Sunday, June 14, 2009

Father-Daughter Paint Night


The oil painting above is 4x5 feet and was painted in 3 hours. Normally a painting this size would take me months.

It starts with a quick home cooked meal. Crab cakes and a simple salad. I open a bottle of wine and listen to the gurgle of the first fast pour. Dad cracks the pop of a cold PBR and takes a satisfying sip. There’s excitement in the air because tonight the two of us are going to create a painting. It a giant white canvas--I mean this thing is big. It rests directly on the floor and leans against the wall. No easel could support it. I turn The Stones up a little louder on the stereo while dad adjusts the lighting. The room is now very bright and it’s late and dark outside. We’ve done this a few times before. Sometimes we start with a photograph, the painting above we call Elk Creek. It’s on property our family owns in the mountains of North Carolina. The photo was taken in early fall just as the leaves were really starting to change. Or sometimes we’ll create something totally abstract--just because it’s fun to sling paint and see what happens.
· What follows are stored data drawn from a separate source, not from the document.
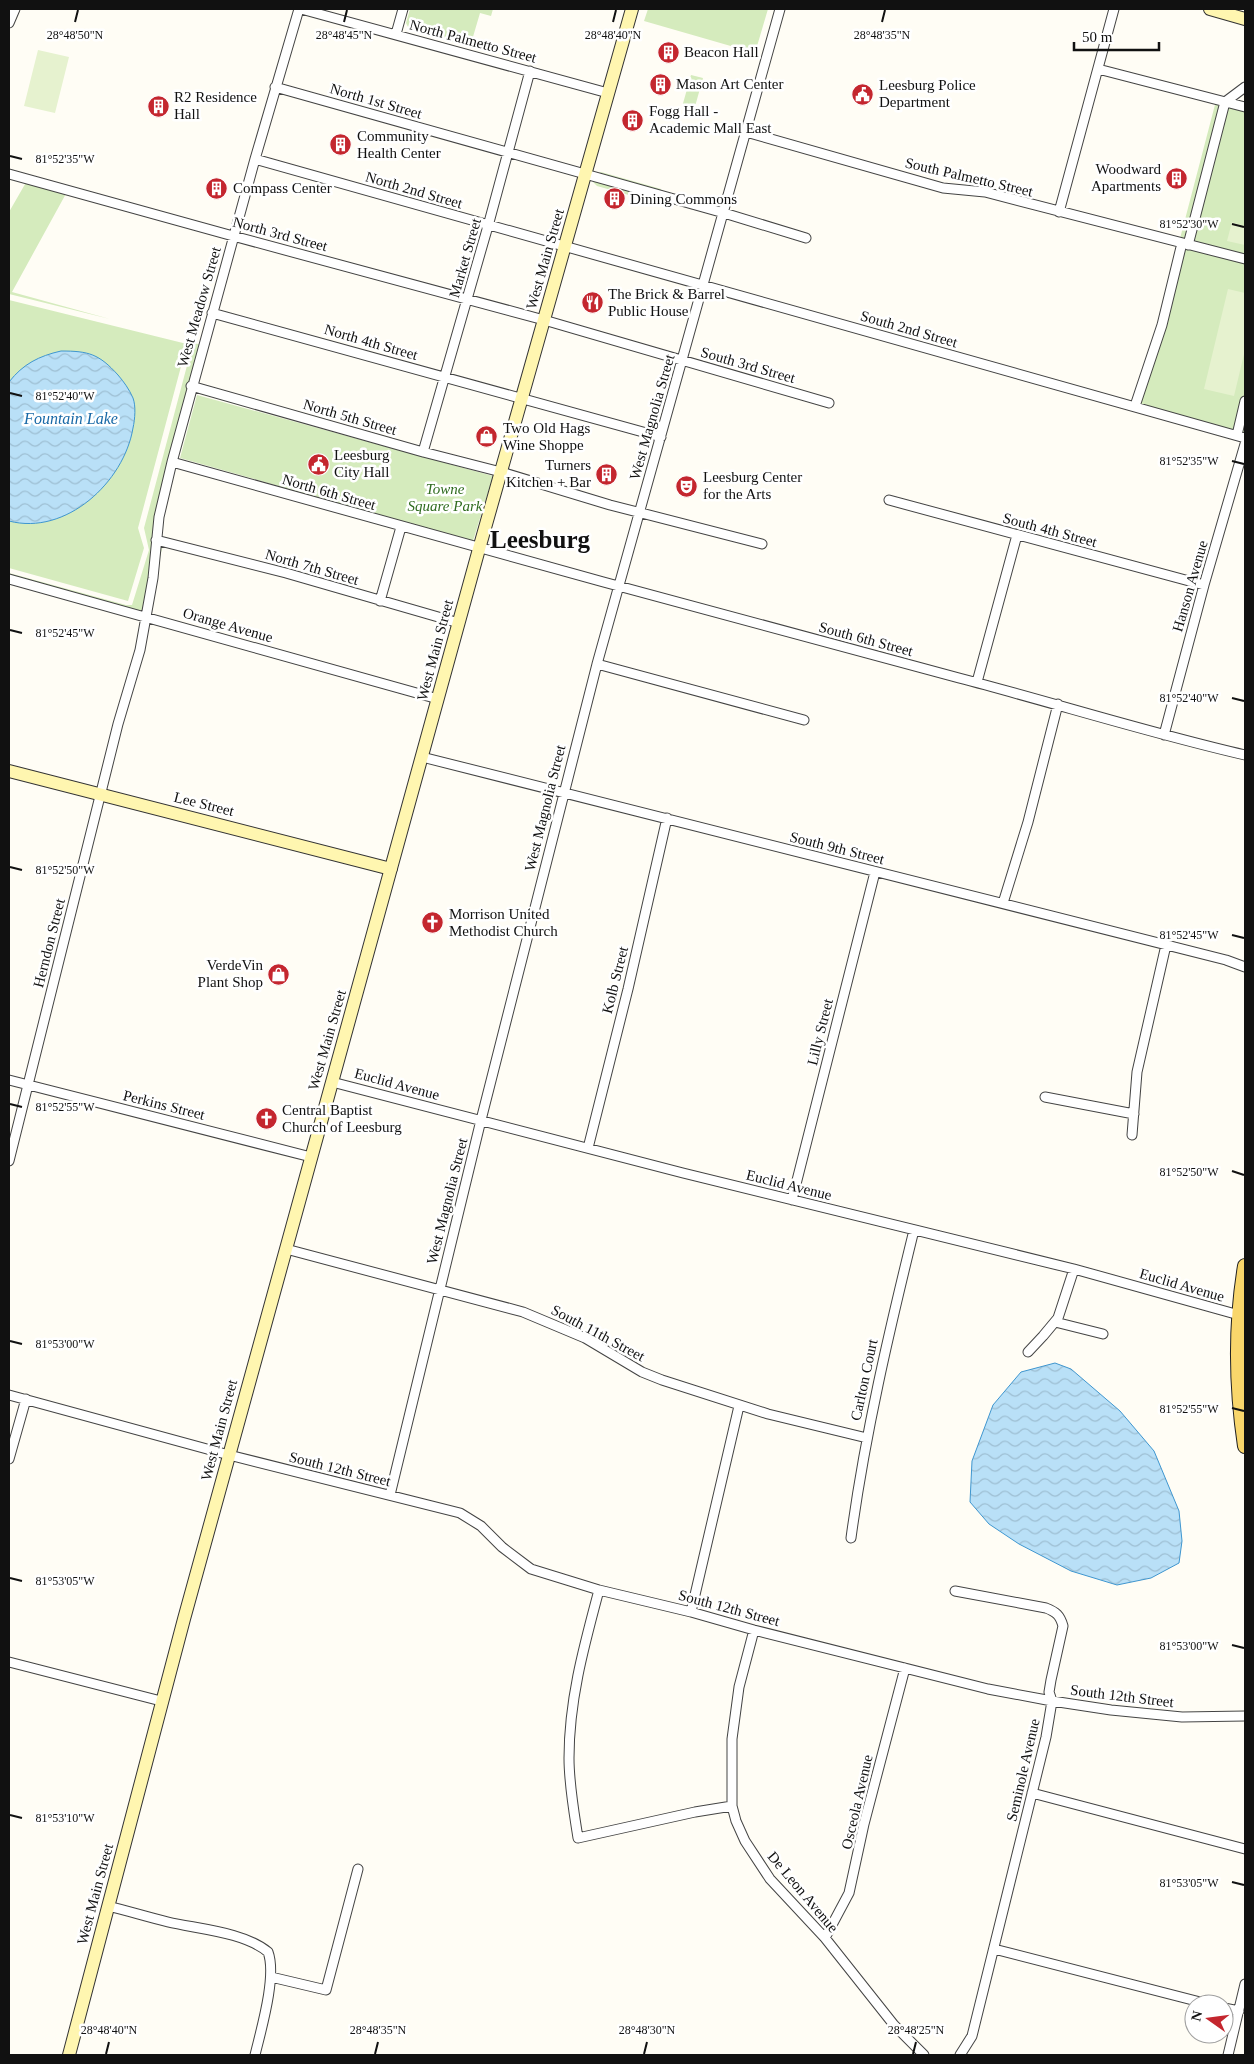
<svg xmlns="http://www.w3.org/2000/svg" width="1254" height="2064" font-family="'Times New Roman',serif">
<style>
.park{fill:#d5ebbd}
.pitch{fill:#e6f2cf}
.water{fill:url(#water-waves);stroke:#3f96cf}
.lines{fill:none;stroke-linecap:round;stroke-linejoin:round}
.street-casing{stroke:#444;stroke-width:11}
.secondary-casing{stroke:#333;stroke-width:14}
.primary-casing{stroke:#222;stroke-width:16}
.street{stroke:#fff;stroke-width:9}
.secondary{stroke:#fff6b0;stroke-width:12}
.primary{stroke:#f9d66b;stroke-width:14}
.ticks{fill:none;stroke:#111;stroke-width:2}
.labels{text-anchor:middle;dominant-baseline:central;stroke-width:5;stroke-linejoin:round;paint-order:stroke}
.street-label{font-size:15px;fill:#111;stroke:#fff}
.poi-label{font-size:15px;fill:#111;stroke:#fff;text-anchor:start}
.park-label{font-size:15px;font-style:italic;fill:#2f6b1f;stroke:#fff}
.water-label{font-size:16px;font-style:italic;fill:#1768a6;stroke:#fff}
.town-label{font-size:25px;font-weight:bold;fill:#111;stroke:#fff}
.ticks-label{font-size:12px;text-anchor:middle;fill:#111;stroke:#fff;stroke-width:5;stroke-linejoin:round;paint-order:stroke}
</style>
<defs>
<pattern id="water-waves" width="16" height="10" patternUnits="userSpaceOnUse" patternTransform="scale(1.25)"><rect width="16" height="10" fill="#b9e0f7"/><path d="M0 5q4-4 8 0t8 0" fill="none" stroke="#9ebfd3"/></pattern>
</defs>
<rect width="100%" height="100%" fill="#fffdf5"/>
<path class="park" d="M410,9H493L491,16L480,13L470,47L409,29L406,23Z
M648,9H768L755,53L644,21Z
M691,75L703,78L694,110L682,107Z
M1217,97L1245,104V435L1136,407Z
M601,172L661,189L657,203L597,186L593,182V178L596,174Z
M28,179L68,190L12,292L110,319L9,294V212Z
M9,300L187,344L138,528L144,548L128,601L9,568Z
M193,343L203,345L156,526L164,542L144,615L9,577V573L126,605H132L149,550L144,528Z
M197,395L493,476L473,541L180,458Z"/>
<path class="pitch" d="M38,50L69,57L55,113L24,106Z
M1232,222L1245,226V245L1227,241Z
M1228,289L1245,293V350L1234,396L1204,389Z"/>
<path class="water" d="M61,351C89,351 99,354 118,375C124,382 129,389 133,398C136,406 135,419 133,428C124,482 66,536 9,521V382C23,364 39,356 61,351Z
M1055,1363L1071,1369L1120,1411L1154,1451L1179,1511L1182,1541L1179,1563L1151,1578L1117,1585L1071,1571L1019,1544L989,1524L970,1502L972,1461L993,1405L1021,1372Z"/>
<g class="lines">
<defs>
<path id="street" d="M301,9L608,93
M9,23L15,9
M396,34L403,9
M1098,69L1245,107
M275,87L724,213L806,238
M746,132L943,188L985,192L1245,259
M255,159L1245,438
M9,174L233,236L544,320L829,403
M1059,212L1114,9
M1188,245L1225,102L1245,87
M212,313L661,437
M191,386L423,452L501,472L610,505L762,544
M1135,406L1162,325L1182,243
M1237,435L1245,401
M423,452L488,226L530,71
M172,462C434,536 696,608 959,678C1055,703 1149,733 1245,755
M889,500L1204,585
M156,540L286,573L459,623
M9,579L438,699
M380,601L401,527
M597,664L804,720
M977,682L1017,535
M1164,735L1204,585L1245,444
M422,757L1226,960L1245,967
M1003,903L1028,822L1058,704
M9,1080L311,1157
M332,1082L683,1173L1074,1269L1239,1315
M1045,1097L1134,1114
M1132,1135L1137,1072L1166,945
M588,1148L628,989L667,818
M9,1161L118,724L140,650L153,578L159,517L172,462L255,159L299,9
M792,1200L875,872
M286,1249L523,1312L585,1338L642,1372L662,1380L768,1414L867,1438
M1055,1322L1103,1334
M1028,1352L1043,1336L1058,1318L1074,1269
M9,1395L229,1455L460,1513L481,1526L502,1547L531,1569L599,1590L691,1612L754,1630L988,1689L1052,1701L1111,1710L1182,1717L1245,1716
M9,1459L26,1399
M390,1495L481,1120L597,664L780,9
M851,1538C865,1434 889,1332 914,1230
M599,1590C584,1646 569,1700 569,1758C569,1785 574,1812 578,1838L695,1812L732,1806
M955,1591L1046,1608C1056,1612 1060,1615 1063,1626L1051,1680L1049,1692L1052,1701L1046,1737L972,2036L960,2055
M691,1612L739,1406
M754,1630L739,1687L732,1739V1806L736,1821L745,1841L770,1879L825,1938L894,2025L924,2055
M9,1662L161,1701
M1032,1793L1245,1849
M108,1906C128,1911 148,1917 168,1922C198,1929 244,1932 268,1952C277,1976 261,2030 255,2055
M825,1938L849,1893L864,1824L905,1668
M994,1949L1208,2004
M271,1977L326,1990L358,1869
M1224,2008L1239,2011
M1228,2055L1245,1984"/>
<path id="secondary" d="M1210,9L1245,19
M9,771L391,869
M69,2055L184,1619L479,549L632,9"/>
<path id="primary" d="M1245,1266C1235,1327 1236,1386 1245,1446"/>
</defs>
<use href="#street" class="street-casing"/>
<use href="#secondary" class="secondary-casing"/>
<use href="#primary" class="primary-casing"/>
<use href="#street" class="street"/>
<use href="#secondary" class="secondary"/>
<use href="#primary" class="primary"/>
</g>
<path class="ticks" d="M75,22L78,10M344,22L347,10M613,22L616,10M882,22L885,10M10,156L22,159M1232,224L1244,227M10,393L22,396M1232,461L1244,464M10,630L22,633M1232,698L1244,701M10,867L22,870M1232,935L1244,938M10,1104L22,1107M1232,1171L1244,1175M10,1341L22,1344M1232,1408L1244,1411M10,1578L22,1581M1232,1645L1244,1648M10,1815L22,1818M1232,1882L1244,1885M106,2054L109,2042M375,2054L378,2042M644,2054L647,2042M913,2054L916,2042"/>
<defs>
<symbol id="building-disc" viewBox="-11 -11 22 22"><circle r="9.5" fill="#c4262e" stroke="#fff"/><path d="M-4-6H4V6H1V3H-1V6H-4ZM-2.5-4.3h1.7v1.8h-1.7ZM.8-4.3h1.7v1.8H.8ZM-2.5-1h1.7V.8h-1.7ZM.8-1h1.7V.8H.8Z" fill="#fff"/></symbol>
<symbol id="civic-disc" viewBox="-11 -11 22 22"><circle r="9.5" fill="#c4262e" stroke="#fff"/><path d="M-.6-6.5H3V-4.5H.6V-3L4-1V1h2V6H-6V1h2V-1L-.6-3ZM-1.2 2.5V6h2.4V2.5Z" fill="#fff"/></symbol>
<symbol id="restaurant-disc" viewBox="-11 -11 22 22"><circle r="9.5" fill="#c4262e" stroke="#fff"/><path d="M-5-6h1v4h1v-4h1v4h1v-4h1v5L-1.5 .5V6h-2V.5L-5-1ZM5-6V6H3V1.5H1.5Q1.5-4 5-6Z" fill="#fff"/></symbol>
<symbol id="shop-disc" viewBox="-11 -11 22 22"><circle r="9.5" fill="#c4262e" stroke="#fff"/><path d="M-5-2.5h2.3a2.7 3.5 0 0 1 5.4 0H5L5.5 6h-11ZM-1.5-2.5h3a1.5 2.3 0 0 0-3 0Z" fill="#fff"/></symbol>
<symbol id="theatre-disc" viewBox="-11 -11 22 22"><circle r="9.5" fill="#c4262e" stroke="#fff"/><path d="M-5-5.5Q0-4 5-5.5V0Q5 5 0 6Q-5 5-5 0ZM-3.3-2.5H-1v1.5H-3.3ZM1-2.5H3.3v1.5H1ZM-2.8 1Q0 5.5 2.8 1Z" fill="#fff"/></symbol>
<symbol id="church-disc" viewBox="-11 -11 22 22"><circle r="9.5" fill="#c4262e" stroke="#fff"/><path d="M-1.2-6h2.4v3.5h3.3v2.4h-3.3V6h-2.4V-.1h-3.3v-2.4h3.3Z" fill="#fff"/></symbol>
</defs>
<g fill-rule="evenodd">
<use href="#building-disc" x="656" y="40" width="25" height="25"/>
<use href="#building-disc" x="648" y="72" width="25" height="25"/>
<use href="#civic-disc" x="850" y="82" width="25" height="25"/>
<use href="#building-disc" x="146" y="94" width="25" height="25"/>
<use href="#building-disc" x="620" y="108" width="25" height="25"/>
<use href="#building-disc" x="328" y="132" width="25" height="25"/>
<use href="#building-disc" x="1164" y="166" width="25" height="25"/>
<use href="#building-disc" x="204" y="176" width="25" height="25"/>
<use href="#building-disc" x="602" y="186" width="25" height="25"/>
<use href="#restaurant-disc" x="580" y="290" width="25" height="25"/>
<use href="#shop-disc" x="474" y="424" width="25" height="25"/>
<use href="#civic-disc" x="306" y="452" width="25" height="25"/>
<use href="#building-disc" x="594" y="462" width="25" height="25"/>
<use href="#theatre-disc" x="674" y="474" width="25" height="25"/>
<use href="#church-disc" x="420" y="910" width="25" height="25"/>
<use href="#shop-disc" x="266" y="962" width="25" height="25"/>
<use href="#church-disc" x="254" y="1106" width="25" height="25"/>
</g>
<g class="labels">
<g class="street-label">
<text transform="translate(473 41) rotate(15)">North Palmetto Street</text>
<text transform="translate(376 101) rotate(16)">North 1st Street</text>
<text transform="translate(969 177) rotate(13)">South Palmetto Street</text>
<text transform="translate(414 190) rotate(16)">North 2nd Street</text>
<text transform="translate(280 234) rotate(15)">North 3rd Street</text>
<text transform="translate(465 258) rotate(-74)">Market Street</text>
<text transform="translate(545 259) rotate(-74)">West Main Street</text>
<text transform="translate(199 307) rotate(-74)">West Meadow Street</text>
<text transform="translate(909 329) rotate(16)">South 2nd Street</text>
<text transform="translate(371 342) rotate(16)">North 4th Street</text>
<text transform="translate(748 365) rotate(16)">South 3rd Street</text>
<text transform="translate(350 417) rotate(16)">North 5th Street</text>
<text transform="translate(652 417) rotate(-74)">West Magnolia Street</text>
<text transform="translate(329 492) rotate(16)">North 6th Street</text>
<text transform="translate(1050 530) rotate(15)">South 4th Street</text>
<text transform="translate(312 567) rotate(16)">North 7th Street</text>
<text transform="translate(1190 586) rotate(-74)">Hanson Avenue</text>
<text transform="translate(228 625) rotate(16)">Orange Avenue</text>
<text transform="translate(866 639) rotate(15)">South 6th Street</text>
<text transform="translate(435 650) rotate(-75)">West Main Street</text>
<text transform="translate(204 804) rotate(14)">Lee Street</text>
<text transform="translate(545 808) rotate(-76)">West Magnolia Street</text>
<text transform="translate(837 848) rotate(14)">South 9th Street</text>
<text transform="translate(49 943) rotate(-76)">Herndon Street</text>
<text transform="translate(615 980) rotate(-76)">Kolb Street</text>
<text transform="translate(820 1032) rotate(-76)">Lilly Street</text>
<text transform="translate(327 1040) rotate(-74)">West Main Street</text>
<text transform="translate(397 1084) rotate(15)">Euclid Avenue</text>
<text transform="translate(164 1105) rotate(14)">Perkins Street</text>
<text transform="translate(789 1185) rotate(14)">Euclid Avenue</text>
<text transform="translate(447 1201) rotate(-76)">West Magnolia Street</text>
<text transform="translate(1182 1285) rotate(16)">Euclid Avenue</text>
<text transform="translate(598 1333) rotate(28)">South 11th Street</text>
<text transform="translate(864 1380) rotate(-78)">Carlton Court</text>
<text transform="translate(219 1430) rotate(-75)">West Main Street</text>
<text transform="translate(340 1469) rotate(14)">South 12th Street</text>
<text transform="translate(729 1608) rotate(15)">South 12th Street</text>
<text transform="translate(1122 1696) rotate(7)">South 12th Street</text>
<text transform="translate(1023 1770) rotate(-77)">Seminole Avenue</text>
<text transform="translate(857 1802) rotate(-77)">Osceola Avenue</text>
<text transform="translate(803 1892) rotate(50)">De Leon Avenue</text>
<text transform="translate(95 1894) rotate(-75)">West Main Street</text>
</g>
<g class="poi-label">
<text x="684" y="52">Beacon Hall</text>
<text x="676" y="84">Mason Art Center</text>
<text x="879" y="85">Leesburg Police<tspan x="879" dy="17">Department</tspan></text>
<text x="174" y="97">R2 Residence<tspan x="174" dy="17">Hall</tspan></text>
<text x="649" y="111">Fogg Hall -<tspan x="649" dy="17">Academic Mall East</tspan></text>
<text x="357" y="136">Community<tspan x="357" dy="17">Health Center</tspan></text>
<text x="1161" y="169" text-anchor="end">Woodward<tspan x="1161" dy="17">Apartments</tspan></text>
<text x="233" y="188">Compass Center</text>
<text x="630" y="199">Dining Commons</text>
<text x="608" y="294">The Brick &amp; Barrel<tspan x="608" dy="17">Public House</tspan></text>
<text x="503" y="428">Two Old Hags<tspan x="503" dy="17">Wine Shoppe</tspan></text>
<text x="334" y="455">Leesburg<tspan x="334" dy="17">City Hall</tspan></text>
<text x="591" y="465" text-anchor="end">Turners<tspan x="591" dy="17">Kitchen + Bar</tspan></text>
<text x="703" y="477">Leesburg Center<tspan x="703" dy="17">for the Arts</tspan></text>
<text x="449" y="914">Morrison United<tspan x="449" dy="17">Methodist Church</tspan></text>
<text x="263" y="965" text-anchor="end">VerdeVin<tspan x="263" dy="17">Plant Shop</tspan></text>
<text x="282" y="1110">Central Baptist<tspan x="282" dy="17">Church of Leesburg</tspan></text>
</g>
<g class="park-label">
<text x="445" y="489">Towne<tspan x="445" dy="17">Square Park</tspan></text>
</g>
<g class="water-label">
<text x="71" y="418">Fountain Lake</text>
</g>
<g class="town-label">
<text x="540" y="539">Leesburg</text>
</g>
</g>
<g class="ticks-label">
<text x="75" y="39">28°48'50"N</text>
<text x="344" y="39">28°48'45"N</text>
<text x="613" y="39">28°48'40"N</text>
<text x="882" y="39">28°48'35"N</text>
<text x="65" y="163">81°52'35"W</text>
<text x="1189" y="228">81°52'30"W</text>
<text x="65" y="400">81°52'40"W</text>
<text x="1189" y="465">81°52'35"W</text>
<text x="65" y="637">81°52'45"W</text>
<text x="1189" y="702">81°52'40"W</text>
<text x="65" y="874">81°52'50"W</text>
<text x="1189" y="939">81°52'45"W</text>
<text x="65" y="1111">81°52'55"W</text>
<text x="1189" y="1176">81°52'50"W</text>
<text x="65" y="1348">81°53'00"W</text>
<text x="1189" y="1413">81°52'55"W</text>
<text x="65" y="1585">81°53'05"W</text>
<text x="1189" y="1650">81°53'00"W</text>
<text x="65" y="1822">81°53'10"W</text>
<text x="1189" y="1887">81°53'05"W</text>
<text x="109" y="2034">28°48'40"N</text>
<text x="378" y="2034">28°48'35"N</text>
<text x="647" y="2034">28°48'30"N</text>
<text x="916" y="2034">28°48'25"N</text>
</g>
<rect width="1254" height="2064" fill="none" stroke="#111111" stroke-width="20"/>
<g transform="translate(1209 2019) rotate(284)"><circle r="24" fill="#ffffff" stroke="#a0a0a0"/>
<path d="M0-4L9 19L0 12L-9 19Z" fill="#c4262e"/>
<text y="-8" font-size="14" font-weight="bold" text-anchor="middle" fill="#111111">N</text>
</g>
<path d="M1074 42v8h85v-8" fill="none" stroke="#111111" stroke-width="2.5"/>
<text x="1082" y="42" font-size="15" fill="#111111" stroke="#ffffff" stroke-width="4" paint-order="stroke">50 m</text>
</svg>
There aren’t any real rules. Dad will sketch out the horizon line. I’ll squirt some green and blue paint onto my palette. Pick out a paintbrush and GO! It’s fast and furious. We paint like crazy people. The music is loud, really loud. No close neighbors out in Hillsborough to complain. I’ll create leaves on a tree that hasn’t been painted yet while dad fills in the deep rust color of the ground. After about an hour it’s starting to take form. It takes that long just to get paint over most of the large canvas. We’ll step back ten feet to get a good view of our progress. Make some suggestions, grab another beer, change the CD and hit it hard again. About two hours into it I’m covered in paint. All I can smell is the nutty linseed oil and the sharp note of oil paints. It’s really starting to take shape and I’m having a hell of a lot of fun. Dad starts critiquing my paint application and I tell him to shut-up and work on his shading. Somehow in the midst of it all, a random blob of yellow ended up in the creek. Neither of us know where it came from, probably a glob of yellow paint intended to be a leaf but fell onto the blue of the water. We decide that we love it and leave it to be. Sometimes art creates itself and you just get to be a part of it all. After 3 hours neither of us can believe how incredible our painting looks. Maybe it’s the booze, maybe we’re both high from all the paint fumes. But each time I’m incredibly shocked at what we’ve created. I would never have been able to paint this on my own, and the same for my dad. We each bring something to the canvas that is special. My mom can usually tell who painted what, but she’s known us for our entire creative lives. Others can’t tell all at. Somehow our brushstrokes and color choices are able to work together, as different as fingerprints but all on the same hand. We’ll price our paintings out loud. “This one is definitely worth $3K easy!” “No, there’s no way I’m letting it go for less than 5.” But we’ll end up donating it to a charity auction. The one below is being sold at A Tasteful Affair this year, a benefit for the Ronald McDonald House if you’d like to have a look in person.



One day dad and I hope to have a gallery showing of all our joint paintings. We’ll wear black and sip martinis and pretend that we knew exactly what we were doing every stoke of the way.